[Extracted records]

==========

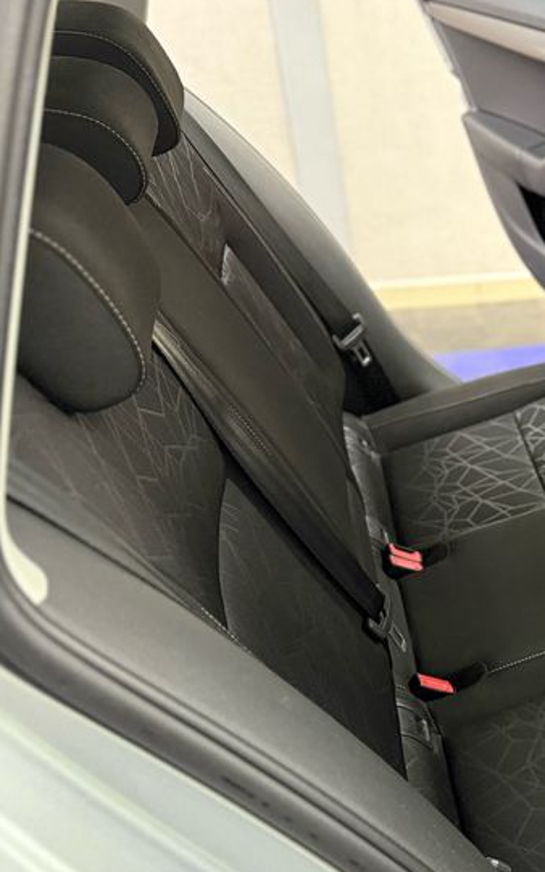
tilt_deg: -34.3
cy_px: 593
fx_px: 1117
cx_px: 724
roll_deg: -2.7
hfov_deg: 23.8
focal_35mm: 47
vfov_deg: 42.0
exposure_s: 1/33
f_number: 1.78
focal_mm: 6.76
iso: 640
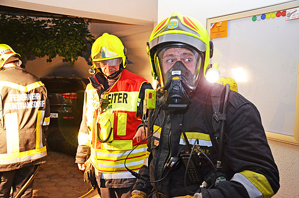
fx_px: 274
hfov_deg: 57.3
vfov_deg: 39.8
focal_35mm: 33
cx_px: 150
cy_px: 99
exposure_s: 1/60
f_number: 4
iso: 1600
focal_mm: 22
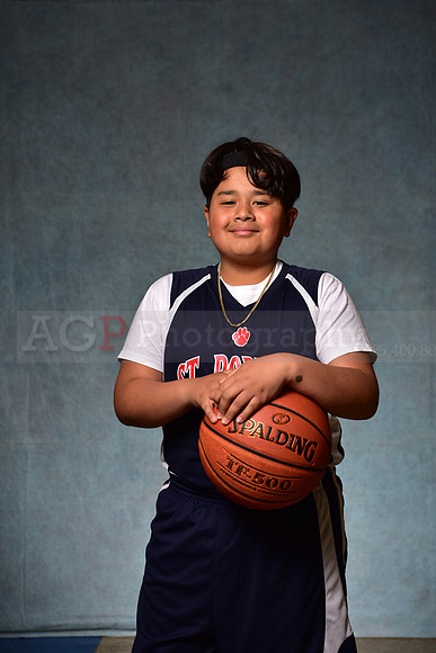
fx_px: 1271
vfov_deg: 28.8
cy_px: 326
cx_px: 218
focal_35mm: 70
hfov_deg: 19.5
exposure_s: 1/200
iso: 100
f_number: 5
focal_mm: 70
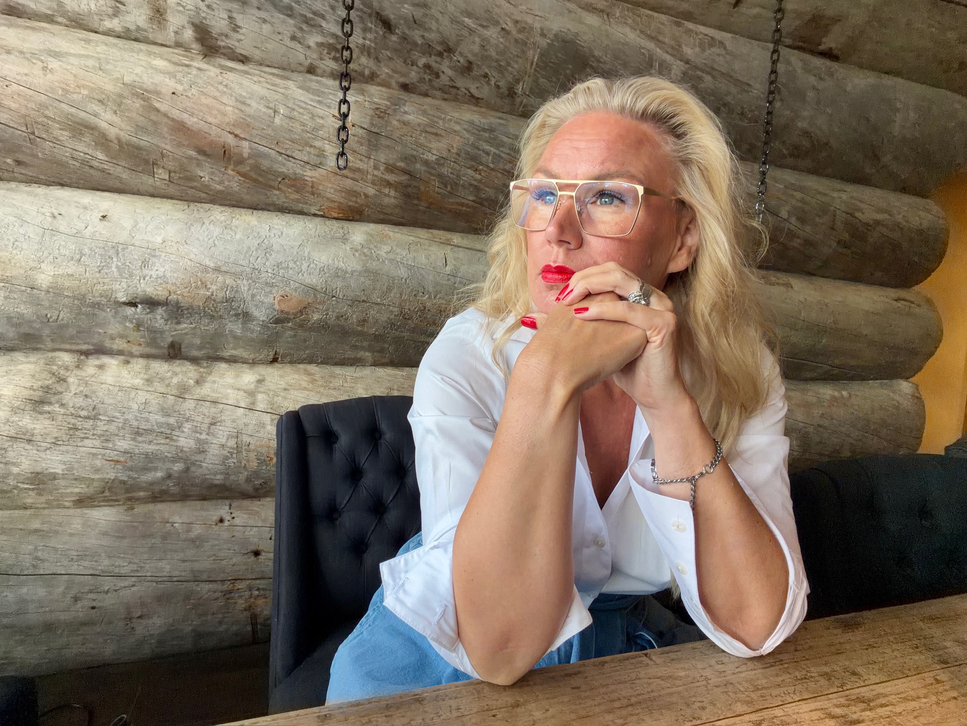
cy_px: 363
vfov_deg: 68.7
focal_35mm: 19
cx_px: 484
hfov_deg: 84.7
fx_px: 531
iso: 160
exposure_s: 1/60
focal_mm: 2.71
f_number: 1.9
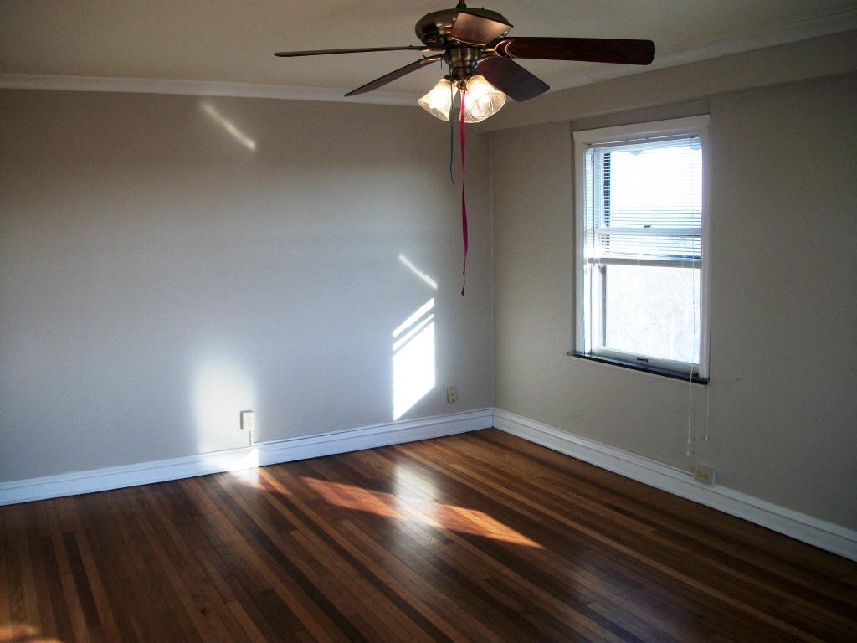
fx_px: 792
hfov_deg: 56.8
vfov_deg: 44.2
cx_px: 428
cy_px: 322
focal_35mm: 32
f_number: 2.9
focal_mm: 5.7
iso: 80
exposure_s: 1/125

==========

In the answer, the entries must appear exactly as above, without the images.

(Finished task)
tilt_deg: -34.3
cy_px: 593
fx_px: 1117
cx_px: 724
roll_deg: -2.7
hfov_deg: 23.8
focal_35mm: 47
vfov_deg: 42.0
exposure_s: 1/33
f_number: 1.78
focal_mm: 6.76
iso: 640
fx_px: 274
hfov_deg: 57.3
vfov_deg: 39.8
focal_35mm: 33
cx_px: 150
cy_px: 99
exposure_s: 1/60
f_number: 4
iso: 1600
focal_mm: 22
fx_px: 1271
vfov_deg: 28.8
cy_px: 326
cx_px: 218
focal_35mm: 70
hfov_deg: 19.5
exposure_s: 1/200
iso: 100
f_number: 5
focal_mm: 70
cy_px: 363
vfov_deg: 68.7
focal_35mm: 19
cx_px: 484
hfov_deg: 84.7
fx_px: 531
iso: 160
exposure_s: 1/60
focal_mm: 2.71
f_number: 1.9
fx_px: 792
hfov_deg: 56.8
vfov_deg: 44.2
cx_px: 428
cy_px: 322
focal_35mm: 32
f_number: 2.9
focal_mm: 5.7
iso: 80
exposure_s: 1/125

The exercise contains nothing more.